Use the Databricks web interface to upload your CSV files to the Databricks File System (DBFS). In the Databricks workspace, navigate to the ”˜Data’ section and select ”˜Add Data’. Follow the prompts to upload your CSV files. DBFS acts as a distributed file system that allows you to easily store and access data.

Step 5: Create a Databricks Notebook

Create a new notebook in Databricks to read and process your uploaded CSV files. You can use Python, Scala, or SQL to perform data operations. Begin by writing code to read the CSV files from DBFS using a Spark DataFrame.

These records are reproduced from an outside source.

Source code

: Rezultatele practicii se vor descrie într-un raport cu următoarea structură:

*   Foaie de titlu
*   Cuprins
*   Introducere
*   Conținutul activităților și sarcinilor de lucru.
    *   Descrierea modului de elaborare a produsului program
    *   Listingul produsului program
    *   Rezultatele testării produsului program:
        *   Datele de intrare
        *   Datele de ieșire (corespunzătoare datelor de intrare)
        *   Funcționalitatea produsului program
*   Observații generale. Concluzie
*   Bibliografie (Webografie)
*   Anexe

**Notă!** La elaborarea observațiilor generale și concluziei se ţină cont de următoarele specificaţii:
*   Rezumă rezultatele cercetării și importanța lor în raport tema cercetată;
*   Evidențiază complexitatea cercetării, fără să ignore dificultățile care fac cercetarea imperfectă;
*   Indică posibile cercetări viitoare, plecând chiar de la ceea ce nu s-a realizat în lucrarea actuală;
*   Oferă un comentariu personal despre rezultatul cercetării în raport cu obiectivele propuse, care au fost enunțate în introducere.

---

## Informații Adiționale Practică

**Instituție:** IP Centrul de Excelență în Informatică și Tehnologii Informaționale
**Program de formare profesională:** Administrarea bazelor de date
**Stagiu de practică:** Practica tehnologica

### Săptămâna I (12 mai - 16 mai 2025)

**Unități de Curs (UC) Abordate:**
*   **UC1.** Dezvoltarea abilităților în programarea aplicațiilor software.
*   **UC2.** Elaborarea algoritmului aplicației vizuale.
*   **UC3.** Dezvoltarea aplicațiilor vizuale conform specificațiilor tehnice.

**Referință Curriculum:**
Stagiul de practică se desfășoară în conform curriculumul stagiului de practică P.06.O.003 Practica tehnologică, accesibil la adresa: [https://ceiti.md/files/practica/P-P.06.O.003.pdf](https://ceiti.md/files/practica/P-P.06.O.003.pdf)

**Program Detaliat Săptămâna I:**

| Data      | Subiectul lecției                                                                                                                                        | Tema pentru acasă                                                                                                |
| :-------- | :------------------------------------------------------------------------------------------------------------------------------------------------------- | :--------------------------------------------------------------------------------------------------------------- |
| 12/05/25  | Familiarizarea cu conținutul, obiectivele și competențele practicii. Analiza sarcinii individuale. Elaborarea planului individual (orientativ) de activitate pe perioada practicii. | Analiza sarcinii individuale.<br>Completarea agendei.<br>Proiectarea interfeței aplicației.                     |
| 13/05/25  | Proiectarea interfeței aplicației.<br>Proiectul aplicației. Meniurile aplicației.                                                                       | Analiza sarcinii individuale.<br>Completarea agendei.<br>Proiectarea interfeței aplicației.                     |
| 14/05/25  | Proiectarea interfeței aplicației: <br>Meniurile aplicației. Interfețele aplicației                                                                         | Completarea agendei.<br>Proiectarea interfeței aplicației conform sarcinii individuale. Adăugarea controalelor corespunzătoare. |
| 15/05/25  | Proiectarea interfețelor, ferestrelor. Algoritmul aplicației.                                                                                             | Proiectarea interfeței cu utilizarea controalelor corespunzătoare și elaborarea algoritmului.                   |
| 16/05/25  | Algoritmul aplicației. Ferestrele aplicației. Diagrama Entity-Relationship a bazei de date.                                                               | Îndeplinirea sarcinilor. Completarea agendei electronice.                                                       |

Ensure the notebook is well-documented with comments for clarity.

Step 6: Transform and Clean Data in Databricks

Utilize the capabilities of Apache Spark within your notebook to transform and clean the data. Perform necessary operations such as filtering, aggregating, or joining datasets to shape your data for analysis. Use Spark SQL or DataFrame operations to manipulate your data efficiently.

Step 7: Store Data in Databricks Lakehouse Tables

After processing your data, store it in Databricks Lakehouse tables for persistent storage and further analysis. Use the `write` method in Spark to save your DataFrame as a delta table or any other supported table format. You can specify partitioning and other storage optimizations during this step to enhance performance.

By following these steps, you can move data from Linnworks to Databricks Lakehouse manually, ensuring you have full control over each stage of the process without relying on third-party connectors.